◆ **Records to process**:
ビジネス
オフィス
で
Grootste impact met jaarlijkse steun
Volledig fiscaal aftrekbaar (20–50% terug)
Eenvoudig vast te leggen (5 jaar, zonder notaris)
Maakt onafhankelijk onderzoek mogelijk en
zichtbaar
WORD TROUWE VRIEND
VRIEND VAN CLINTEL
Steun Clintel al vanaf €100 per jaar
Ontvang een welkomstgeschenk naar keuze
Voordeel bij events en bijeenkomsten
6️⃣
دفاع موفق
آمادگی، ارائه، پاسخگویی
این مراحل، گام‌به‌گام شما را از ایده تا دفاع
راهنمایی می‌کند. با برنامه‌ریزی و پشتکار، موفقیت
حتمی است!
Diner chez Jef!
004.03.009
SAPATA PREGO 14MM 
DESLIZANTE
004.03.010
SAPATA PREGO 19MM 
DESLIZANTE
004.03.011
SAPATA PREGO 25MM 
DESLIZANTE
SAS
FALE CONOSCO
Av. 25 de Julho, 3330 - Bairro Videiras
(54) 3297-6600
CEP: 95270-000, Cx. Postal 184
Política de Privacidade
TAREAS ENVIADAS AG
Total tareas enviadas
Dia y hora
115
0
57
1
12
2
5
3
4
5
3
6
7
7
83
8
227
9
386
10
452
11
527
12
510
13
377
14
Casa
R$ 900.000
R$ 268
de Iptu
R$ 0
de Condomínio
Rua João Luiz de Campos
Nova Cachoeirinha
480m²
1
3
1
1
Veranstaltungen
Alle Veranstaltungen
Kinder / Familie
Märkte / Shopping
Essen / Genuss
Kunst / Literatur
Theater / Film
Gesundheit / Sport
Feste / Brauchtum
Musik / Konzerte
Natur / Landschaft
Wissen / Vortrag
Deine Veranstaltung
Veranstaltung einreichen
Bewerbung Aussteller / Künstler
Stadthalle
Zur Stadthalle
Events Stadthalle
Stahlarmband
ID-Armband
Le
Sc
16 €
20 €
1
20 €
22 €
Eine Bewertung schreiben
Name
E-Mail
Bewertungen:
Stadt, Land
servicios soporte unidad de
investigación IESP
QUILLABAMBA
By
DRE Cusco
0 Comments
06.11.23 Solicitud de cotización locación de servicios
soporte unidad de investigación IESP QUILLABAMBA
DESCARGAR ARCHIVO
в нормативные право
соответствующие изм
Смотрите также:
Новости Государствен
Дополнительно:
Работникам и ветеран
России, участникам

◆ **Aim of the exercise**:
Could you reproduce every record exactly as shown above?

◆ **Result**:
ビジネス
オフィス
で
Grootste impact met jaarlijkse steun
Volledig fiscaal aftrekbaar (20–50% terug)
Eenvoudig vast te leggen (5 jaar, zonder notaris)
Maakt onafhankelijk onderzoek mogelijk en
zichtbaar
WORD TROUWE VRIEND
VRIEND VAN CLINTEL
Steun Clintel al vanaf €100 per jaar
Ontvang een welkomstgeschenk naar keuze
Voordeel bij events en bijeenkomsten
6️⃣
دفاع موفق
آمادگی، ارائه، پاسخگویی
این مراحل، گام‌به‌گام شما را از ایده تا دفاع
راهنمایی می‌کند. با برنامه‌ریزی و پشتکار، موفقیت
حتمی است!
Diner chez Jef!
004.03.009
SAPATA PREGO 14MM 
DESLIZANTE
004.03.010
SAPATA PREGO 19MM 
DESLIZANTE
004.03.011
SAPATA PREGO 25MM 
DESLIZANTE
SAS
FALE CONOSCO
Av. 25 de Julho, 3330 - Bairro Videiras
(54) 3297-6600
CEP: 95270-000, Cx. Postal 184
Política de Privacidade
TAREAS ENVIADAS AG
Total tareas enviadas
Dia y hora
115
0
57
1
12
2
5
3
4
5
3
6
7
7
83
8
227
9
386
10
452
11
527
12
510
13
377
14
Casa
R$ 900.000
R$ 268
de Iptu
R$ 0
de Condomínio
Rua João Luiz de Campos
Nova Cachoeirinha
480m²
1
3
1
1
Veranstaltungen
Alle Veranstaltungen
Kinder / Familie
Märkte / Shopping
Essen / Genuss
Kunst / Literatur
Theater / Film
Gesundheit / Sport
Feste / Brauchtum
Musik / Konzerte
Natur / Landschaft
Wissen / Vortrag
Deine Veranstaltung
Veranstaltung einreichen
Bewerbung Aussteller / Künstler
Stadthalle
Zur Stadthalle
Events Stadthalle
Stahlarmband
ID-Armband
Le
Sc
16 €
20 €
1
20 €
22 €
Eine Bewertung schreiben
Name
E-Mail
Bewertungen:
Stadt, Land
servicios soporte unidad de
investigación IESP
QUILLABAMBA
By
DRE Cusco
0 Comments
06.11.23 Solicitud de cotización locación de servicios
soporte unidad de investigación IESP QUILLABAMBA
DESCARGAR ARCHIVO
в нормативные право
соответствующие изм
Смотрите также:
Новости Государствен
Дополнительно:
Работникам и ветеран
России, участникам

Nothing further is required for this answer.